When should cache invalidation happen?

301 views Asked by At

There's a database record. This record has a web page. This web page is cached. At some point the record may get updated and the cache (of the web page) - no longer needed.

Should the system immediately tell the cache that it is no longer needed or should this rather happen when (and only if) the cached web page is requested, preventing a potentially unnecessary deletion?

1

There are 1 answers

0
Vlad Preda On

This depends on your specific requirements.

The way I see it, you have 3 options:

  1. on change - when your entry gets edited, also delete the existing cache information (also make sure it gets re-created on request)
  2. periodically - have a cron job that runs once X time, and re-do the whole cache
  3. percent based (not sure how to call it) - when an entry is requested, do something like this:

(basically below code means once in 1000 requests, the cache for the requested page is cleared)

if (rand(1, 1000) == 666) {
    /** clear the cache for current requested page */
}
/** handle request */

Depending on your traffic and amount of information you cache (probably other factors as well), any can be useful.

#3 works great when you have a huge cache, while #2 is great with smaller caches that get updated often.

#1 would be ideal, but has a very big flaw - sometimes you may not be able to track certain changes. For example, you can't really tell when a template file is changed to re-cache it.

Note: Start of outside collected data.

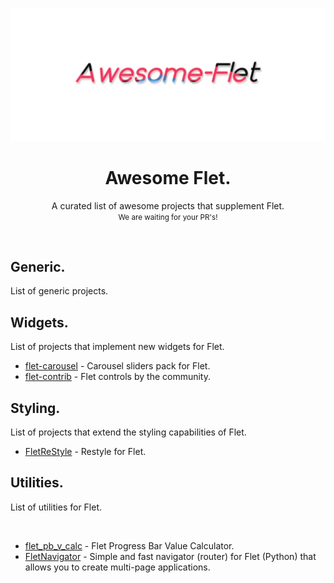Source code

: <p align="center"><img src="banner_wide.png" width=800></p>

<h1 align="center">Awesome Flet.</h1>
<p align="center">A curated list of awesome projects that supplement Flet.<br><small>We are waiting for your PR's!</small></p><br>

<h2>Generic.</h2>
<p>List of generic projects.</p>

<h2>Widgets.</h2>
<p>List of projects that implement new widgets for Flet.</p>

- [flet-carousel](https://github.com/naderidev/flet-carousel) - Carousel sliders pack for Flet.
- [flet-contrib](https://github.com/flet-dev/flet-contrib) - Flet controls by the community.

<h2>Styling.</h2>
<p>List of projects that extend the styling capabilities of Flet.</p>

- [FletReStyle](https://github.com/xzripper/flet_restyle) - Restyle for Flet.

<h2>Utilities.</h2>
<p>List of utilities for Flet.</p><br>

- [flet_pb_v_calc](https://github.com/xzripper/flet_pb_v_calc) - Flet Progress Bar Value Calculator.
- [FletNavigator](https://github.com/xzripper/flet_navigator) - Simple and fast navigator (router) for Flet (Python) that allows you to create multi-page applications.
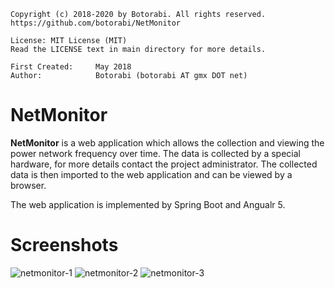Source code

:     Copyright (c) 2018-2020 by Botorabi. All rights reserved.
    https://github.com/botorabi/NetMonitor

    License: MIT License (MIT)
    Read the LICENSE text in main directory for more details.

    First Created:     May 2018
    Author:            Botorabi (botorabi AT gmx DOT net)


# NetMonitor

**NetMonitor** is a web application which allows the collection and viewing the power network frequency over time. The data is collected by a special hardware, for more details contact the project administrator. The collected data is then imported to the web application and can be viewed by a browser.

The web application is implemented by Spring Boot and Angualr 5.


# Screenshots

![netmonitor-1](https://user-images.githubusercontent.com/11502867/39637743-3ce0936a-4fc4-11e8-8822-ec5bd5217bf8.png)
![netmonitor-2](https://user-images.githubusercontent.com/11502867/39637758-441110d8-4fc4-11e8-9cb7-facdc301cee6.png)
![netmonitor-3](https://user-images.githubusercontent.com/11502867/39637763-46c3fcf0-4fc4-11e8-8698-6e6ef3c2f848.png)

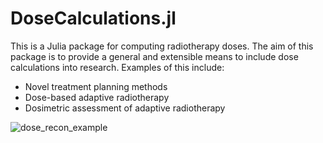 # DoseCalculations.jl

This is a Julia package for computing radiotherapy doses.
The aim of this package is to provide a general and extensible means to include dose calculations into research.
Examples of this include:

- Novel treatment planning methods
- Dose-based adaptive radiotherapy
- Dosimetric assessment of adaptive radiotherapy

![dose_recon_example](assets/dose_recon_example.gif)
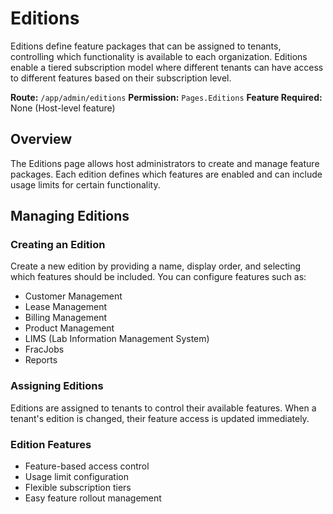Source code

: # Editions

Editions define feature packages that can be assigned to tenants, controlling which functionality is available to each organization. Editions enable a tiered subscription model where different tenants can have access to different features based on their subscription level.

**Route:** `/app/admin/editions`
**Permission:** `Pages.Editions`
**Feature Required:** None (Host-level feature)

## Overview

The Editions page allows host administrators to create and manage feature packages. Each edition defines which features are enabled and can include usage limits for certain functionality.

## Managing Editions

### Creating an Edition
Create a new edition by providing a name, display order, and selecting which features should be included. You can configure features such as:
* Customer Management
* Lease Management  
* Billing Management
* Product Management
* LIMS (Lab Information Management System)
* FracJobs
* Reports

### Assigning Editions
Editions are assigned to tenants to control their available features. When a tenant's edition is changed, their feature access is updated immediately.

### Edition Features
* Feature-based access control
* Usage limit configuration
* Flexible subscription tiers
* Easy feature rollout management

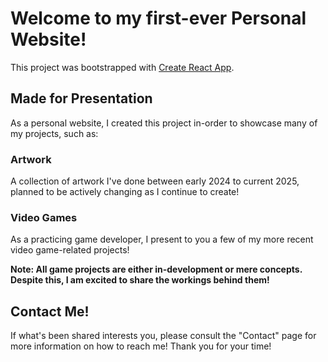 # Welcome to my first-ever Personal Website!

This project was bootstrapped with [Create React App](https://github.com/facebook/create-react-app).

## Made for Presentation

As a personal website, I created this project in-order to showcase many of my projects, such as:

### Artwork

A collection of artwork I've done between early 2024 to current 2025, planned to be actively changing as I continue to create!

### Video Games

As a practicing game developer, I present to you a few of my more recent video game-related projects!

**Note: All game projects are either in-development or mere concepts. Despite this, I am excited to share the workings behind them!**

## Contact Me!

If what's been shared interests you, please consult the "Contact" page for more information on how to reach me! Thank you for your time!
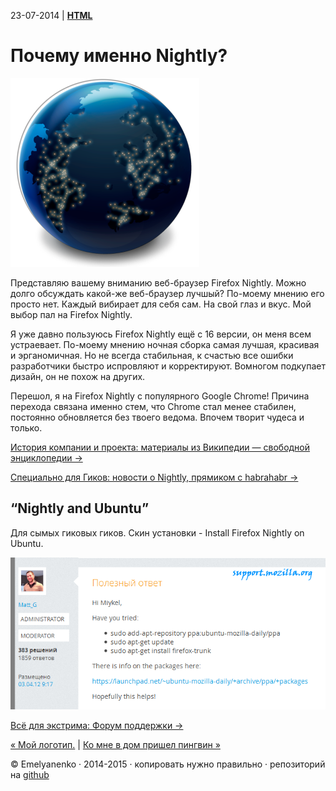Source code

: 23-07-2014 | **[HTML](http://andre-y-ru.github.io/p/2014/07/23/pochemu-nightly.html)**

Почему именно Nightly?
======================
![image](../../../../img/p/mozilla_nightly.png)

Представляю вашему вниманию веб-браузер Firefox Nightly. Можно долго обсуждать какой-же веб-браузер лучшый? По-моему мнению его просто нет. Каждый вибирает для себя сам. На свой глаз и вкус. Мой выбор пал на Firefox Nightly.

Я уже давно пользуюсь Firefox Nightly ещё с 16 версии, он меня всем устраевает. По-моему мнению ночная сборка самая лучшая, красивая и эрганомичная. Но не всегда стабильная, к счастью все ошибки разработчики быстро испровляют и корректируют. Вомногом подкупает дизайн, он не похож на других.

Перешол, я на Firefox Nightly с популярного Google Chrome! Причина перехода связана именно стем, что Chrome стал менее стабилен, постоянно обновляется без твоего ведома. Впочем творит чудеса и только.

[История компании и проекта: материалы из Википедии — свободной энциклопедии &#8594;](http://ru.wikipedia.org/wiki/Mozilla_Firefox)

[Специально для Гиков: новости о Nightly, прямиком с habrahabr &#8594;](http://habrahabr.ru/hub/firefox/)

“Nightly and Ubuntu”
---------------------
Для сымых гиковых гиков. Скин установки - Install Firefox Nightly on Ubuntu.

![image](../../../../img/smech/imps.png)

[Всё для экстрима: Форум поддержки &#8594;](https://support.mozilla.org/ru/questions/924510)

[&laquo; Мой логотип.](https://github.com/andre-y-ru/andre-y-ru.github.com/blob/master/p/2014/07/16/my-logos.md) | [Ко мне в дом пришел пингвин &raquo;](http://andre-y-ru.github.io/p/2014/12/30/ko-mne-v-dom-prichol-tux.html)

© Emelyanenko &middot; 2014-2015 · копировать нужно правильно · репозиторий на [github](https://github.com)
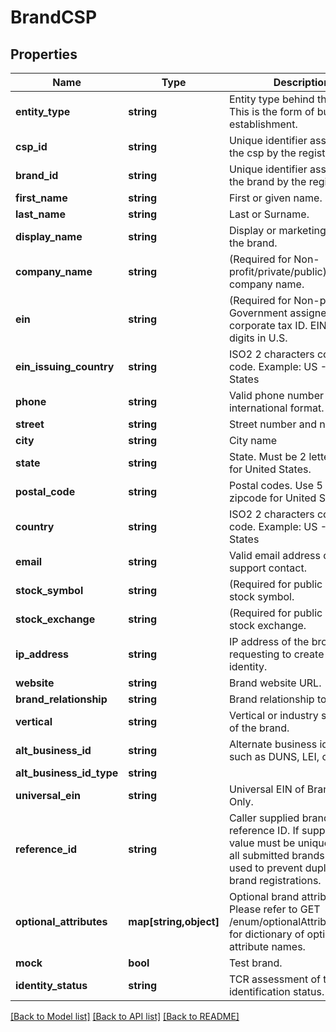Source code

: # BrandCSP

## Properties
Name | Type | Description | Notes
------------ | ------------- | ------------- | -------------
**entity_type** | **string** | Entity type behind the brand. This is the form of business establishment. | 
**csp_id** | **string** | Unique identifier assigned to the csp by the registry. | [optional] 
**brand_id** | **string** | Unique identifier assigned to the brand by the registry. | [optional] 
**first_name** | **string** | First or given name. | [optional] 
**last_name** | **string** | Last or Surname. | [optional] 
**display_name** | **string** | Display or marketing name of the brand. | 
**company_name** | **string** | (Required for Non-profit/private/public) Legal company name. | [optional] 
**ein** | **string** | (Required for Non-profit) Government assigned corporate tax ID. EIN is 9-digits in U.S. | [optional] 
**ein_issuing_country** | **string** | ISO2 2 characters country code. Example: US - United States | [optional] 
**phone** | **string** | Valid phone number in e.164 international format. | 
**street** | **string** | Street number and name. | [optional] 
**city** | **string** | City name | [optional] 
**state** | **string** | State. Must be 2 letters code for United States. | [optional] 
**postal_code** | **string** | Postal codes. Use 5 digit zipcode for United States | [optional] 
**country** | **string** | ISO2 2 characters country code. Example: US - United States | 
**email** | **string** | Valid email address of brand support contact. | 
**stock_symbol** | **string** | (Required for public company) stock symbol. | [optional] 
**stock_exchange** | **string** | (Required for public company) stock exchange. | [optional] 
**ip_address** | **string** | IP address of the browser requesting to create brand identity. | [optional] 
**website** | **string** | Brand website URL. | [optional] 
**brand_relationship** | **string** | Brand relationship to the CSP | 
**vertical** | **string** | Vertical or industry segment of the brand. | 
**alt_business_id** | **string** | Alternate business identifier such as DUNS, LEI, or GIIN | [optional] 
**alt_business_id_type** | **string** |  | [optional] 
**universal_ein** | **string** | Universal EIN of Brand, Read Only. | [optional] 
**reference_id** | **string** | Caller supplied brand reference ID. If supplied, the value must be unique across all submitted brands. Can be used to prevent duplicate brand registrations. | [optional] 
**optional_attributes** | **map[string,object]** | Optional brand attributes. Please refer to GET /enum/optionalAttributeNames for dictionary of optional attribute names. | [optional] 
**mock** | **bool** | Test brand. | 
**identity_status** | **string** | TCR assessment of the brand identification status. | 

[[Back to Model list]](../../README.md#documentation-for-models) [[Back to API list]](../../README.md#documentation-for-api-endpoints) [[Back to README]](../../README.md)

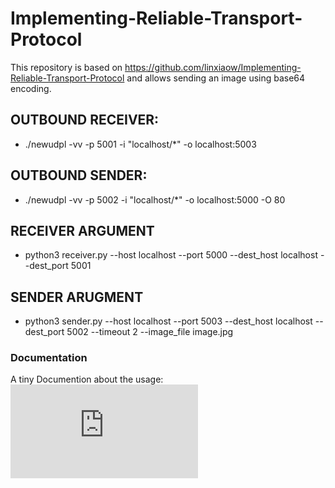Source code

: # Implementing-Reliable-Transport-Protocol
This repository is based on https://github.com/linxiaow/Implementing-Reliable-Transport-Protocol and allows sending an image using base64 encoding.

## OUTBOUND RECEIVER:
 - ./newudpl -vv -p 5001 -i "localhost/*" -o localhost:5003

## OUTBOUND SENDER:
 - ./newudpl -vv -p 5002 -i "localhost/*" -o localhost:5000 -O 80
 
## RECEIVER ARGUMENT
- python3 receiver.py --host localhost --port 5000 --dest_host localhost --dest_port 5001

## SENDER ARUGMENT
- python3 sender.py --host localhost --port 5003 --dest_host localhost --dest_port 5002 --timeout 2 --image_file image.jpg

### Documentation
A tiny Documention about the usage: ![Documentation](https://github.com/denisepostl/Implementing-Reliable-Transport-Protocol/blob/main/Documentation.pdf)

It's up to you to determine your exact needs, the amount of traffic you are getting/expecting, the amount of cache you will have, and there are quite a few tools to do these benchmarks (for example Apache Benchmark).

PS: You will most likely need a combination of these

Example:

On an application with a huge cache that changes often, I would to #1 + #3, while selecting the perfect percent based on the traffic the application receives and benchmark results.

And, to end the answer on a positive note, here is a very nice quote from Leon Bambrick

There are 2 hard problems in computer science: cache invalidation, naming things, and off-by-1 errors.